#### TASK INSTRUCTIONS
When you output the entries, begin with the first line and end with the line containing "Салфетки и полотенца", keeping each line exactly as it is.

(Beginning of INPUT RECORDS)

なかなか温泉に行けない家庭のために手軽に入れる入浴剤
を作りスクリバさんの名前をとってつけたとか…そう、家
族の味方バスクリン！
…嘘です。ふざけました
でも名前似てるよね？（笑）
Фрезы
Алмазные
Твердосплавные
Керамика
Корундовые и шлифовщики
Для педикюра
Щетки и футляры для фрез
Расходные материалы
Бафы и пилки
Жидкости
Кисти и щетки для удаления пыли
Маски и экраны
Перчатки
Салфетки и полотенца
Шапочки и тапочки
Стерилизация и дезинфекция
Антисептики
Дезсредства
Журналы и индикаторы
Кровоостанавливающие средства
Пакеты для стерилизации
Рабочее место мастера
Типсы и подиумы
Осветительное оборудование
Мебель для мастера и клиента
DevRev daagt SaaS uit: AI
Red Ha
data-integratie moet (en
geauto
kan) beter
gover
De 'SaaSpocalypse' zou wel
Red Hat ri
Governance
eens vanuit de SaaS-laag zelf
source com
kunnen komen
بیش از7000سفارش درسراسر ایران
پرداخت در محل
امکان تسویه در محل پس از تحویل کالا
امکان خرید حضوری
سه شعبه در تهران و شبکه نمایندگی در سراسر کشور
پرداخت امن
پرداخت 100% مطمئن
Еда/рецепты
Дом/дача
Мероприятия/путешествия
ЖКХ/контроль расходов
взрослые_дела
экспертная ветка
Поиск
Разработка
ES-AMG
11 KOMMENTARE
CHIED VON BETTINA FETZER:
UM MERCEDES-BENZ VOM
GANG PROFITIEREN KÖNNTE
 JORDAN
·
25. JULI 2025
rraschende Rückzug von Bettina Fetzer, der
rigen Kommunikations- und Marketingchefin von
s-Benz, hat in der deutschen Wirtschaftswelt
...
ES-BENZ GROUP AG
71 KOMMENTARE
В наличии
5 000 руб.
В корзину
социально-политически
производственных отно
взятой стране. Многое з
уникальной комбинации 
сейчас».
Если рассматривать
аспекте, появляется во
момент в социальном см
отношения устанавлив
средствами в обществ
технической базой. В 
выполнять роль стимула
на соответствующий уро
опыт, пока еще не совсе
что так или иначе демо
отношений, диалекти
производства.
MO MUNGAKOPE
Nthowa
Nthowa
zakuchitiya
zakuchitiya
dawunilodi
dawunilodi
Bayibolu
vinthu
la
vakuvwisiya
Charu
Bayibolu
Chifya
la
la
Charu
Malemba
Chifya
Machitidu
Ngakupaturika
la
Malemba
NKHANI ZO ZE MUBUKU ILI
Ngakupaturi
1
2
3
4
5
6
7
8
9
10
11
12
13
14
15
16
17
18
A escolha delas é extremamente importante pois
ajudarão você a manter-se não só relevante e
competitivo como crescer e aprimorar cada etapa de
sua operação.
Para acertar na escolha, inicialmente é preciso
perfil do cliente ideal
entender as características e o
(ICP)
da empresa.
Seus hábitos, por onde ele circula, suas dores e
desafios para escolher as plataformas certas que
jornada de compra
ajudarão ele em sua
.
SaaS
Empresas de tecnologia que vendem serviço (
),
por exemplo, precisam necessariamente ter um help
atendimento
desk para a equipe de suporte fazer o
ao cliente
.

(End of INPUT RECORDS)

#### FINISHED EXERCISE
なかなか温泉に行けない家庭のために手軽に入れる入浴剤
を作りスクリバさんの名前をとってつけたとか…そう、家
族の味方バスクリン！
…嘘です。ふざけました
でも名前似てるよね？（笑）
Фрезы
Алмазные
Твердосплавные
Керамика
Корундовые и шлифовщики
Для педикюра
Щетки и футляры для фрез
Расходные материалы
Бафы и пилки
Жидкости
Кисти и щетки для удаления пыли
Маски и экраны
Перчатки
Салфетки и полотенца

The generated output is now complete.